De manière surprenante, l’administration a interprété de façon différente le sens à accorder à la référence faite à la durée de présence par le deuxième alinéa de l’article 17, précité. Ainsi la circulaire N° DSS/5B/DRT/2006/07 du 5 janvier 2006 relative au bonus exceptionnel énonce que « la loi ne prévoit pas la possibilité de moduler ce bonus en fonction de la durée du travail et notamment en prenant en compte le temps partiel ». C’est cette interprétation visiblement erronée qui a été retenue par l’URSSAF de la Savoie. La Cour de cassation vient fort logiquement la sanctionner.

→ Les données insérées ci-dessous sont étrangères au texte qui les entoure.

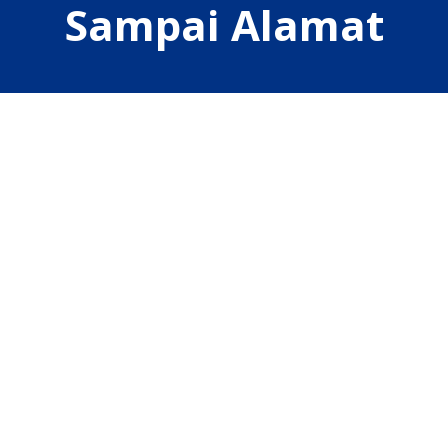
Sampai Alamat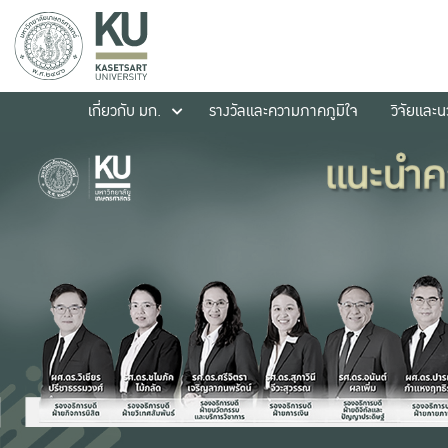
เกี่ยวกับ มก.
รางวัลและความภาคภูมิใจ
วิจัยและ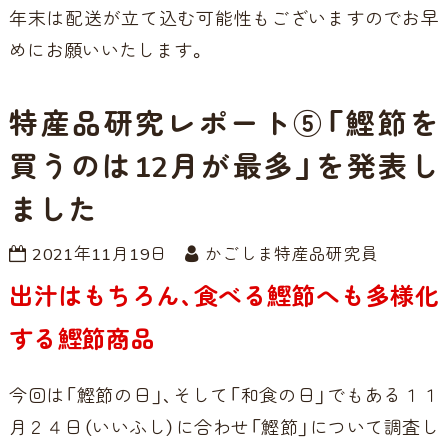
年末は配送が立て込む可能性もございますのでお早
めにお願いいたします。
特産品研究レポート⑤「鰹節を
買うのは12月が最多」を発表し
ました
2021年11月19日
かごしま特産品研究員
出汁はもちろん、食べる鰹節へも多様化
する鰹節商品
今回は「鰹節の日」、そして「和食の日」でもある１１
月２４日（いいふし）に合わせ「鰹節」について調査し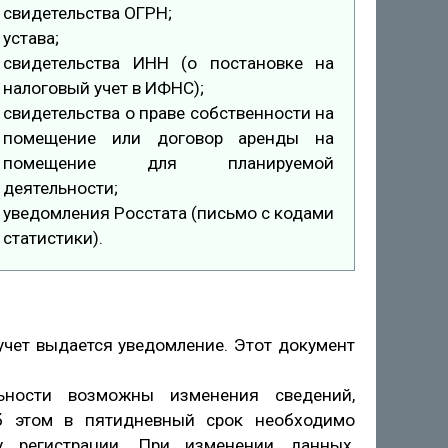
свидетельства ОГРН;
устава;
свидетельства ИНН (о постановке на
налоговый учет в ИФНС);
свидетельства о праве собственности на
помещение или договор аренды на
помещение для планируемой
деятельности;
уведомления Росстата (письмо с кодами
статистики).
чет выдается уведомление. Этот документ
льности возможны изменения сведений,
Об этом в пятидневный срок необходимо
 регистрации. При изменении данных,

Signalons que la loi n° 2008-111 du 8 février 2008 dite « pour le pouvoir d’achat » instaure un dispositif semblable car son article 7 prévoit la possibilité de verser une prime pouvant aller jusqu’à 1 000 € à l’ensemble des salariés de l’entreprise. Le deuxième alinéa de cet article dispose que le « montant de cette prime exceptionnelle peut être modulé selon les salariés ». La modulation doit être définie par accord et ne peut « s’effectuer qu’en fonction du salaire, de la qualification, du niveau de classification, de la durée du travail, de l’ancienneté ou de la durée de présence du salarié dans l’entreprise ». Le législateur prend ici le soin de viser la durée du travail en tant que critère de modulation, ce qui lève toute hésitation en la matière.

En raison de cette prise en compte à part entière de la durée du travail au sein de cette énumération de critères, la définition de la « durée de présence du salarié dans l’entreprise » ne correspond plus à celle retenue en matière d’épargne salariale et du bonus exceptionnel Villepin. Dans ces mécanismes elle correspond à la durée effective de travail qui permet de prendre en compte le temps partiel mais aussi les absences non assimilées à du temps de présence du salarié, alors que dans la loi pour le pouvoir d’achat ce critère renvoie seulement à la possibilité de moduler le montant de la prime en fonction de certaines absences du salarié. Mais, si certaines périodes sont légalement assimilées à du temps de présence et rémunérées comme tel (congés annuels, heures de délégation…), à la différence des textes relatifs à l’épargne salariale qui assimilent expressément certaines absences à des durées de présence du salarié dans l’entreprise (C. trav., art. L. 3314-5 pour l’intéressement ; C. trav., art. L. 3324-6 pour la participation, bénéficient de cette assimilation légale : le congé de maternité prévu à l’art. L. 1225-17 c. trav., le congé d’adoption prévu à l’art. L. 1225-37 c. trav., les périodes de suspension du contrat de travail consécutives à un accident du travail ou à une maladie professionnelle en application de l’art. L. 1226-7 c. trav.), l’article 7 de la loi pour le pouvoir d’achat est muet sur cette question tout comme l’était l’article 17 de la loi n° 2005-1579 du 19 décembre 2005. Toutes les incertitudes, sources de contentieux, ne sont donc pas levées.

Notons enfin que plus habilement, dès lors que l’on souhaite limiter les inéluctables difficultés d’interprétation de lois rédigées de façon imprécise, l’article 1-IV de la loi n° 2011-894 du 28 juillet 2011 de financement rectificative de la sécurité sociale pour 2011, qui institue la « prime de partage des profits » encore appelée « prime contre dividende », retient comme critères de modulation de cette prime ceux retenus en matière de répartition de la réserve spéciale de participation (C. trav., art. L. 3324-5). Les possibilités de modulation sont ainsi moins nombreuses, comme rappelé précédemment, mais l’ancienneté du dispositif assure en principe une meilleure maîtrise des mécanismes de la part des différents intervenants.

Auteur : Éditions Dalloz - Tous droits réservés.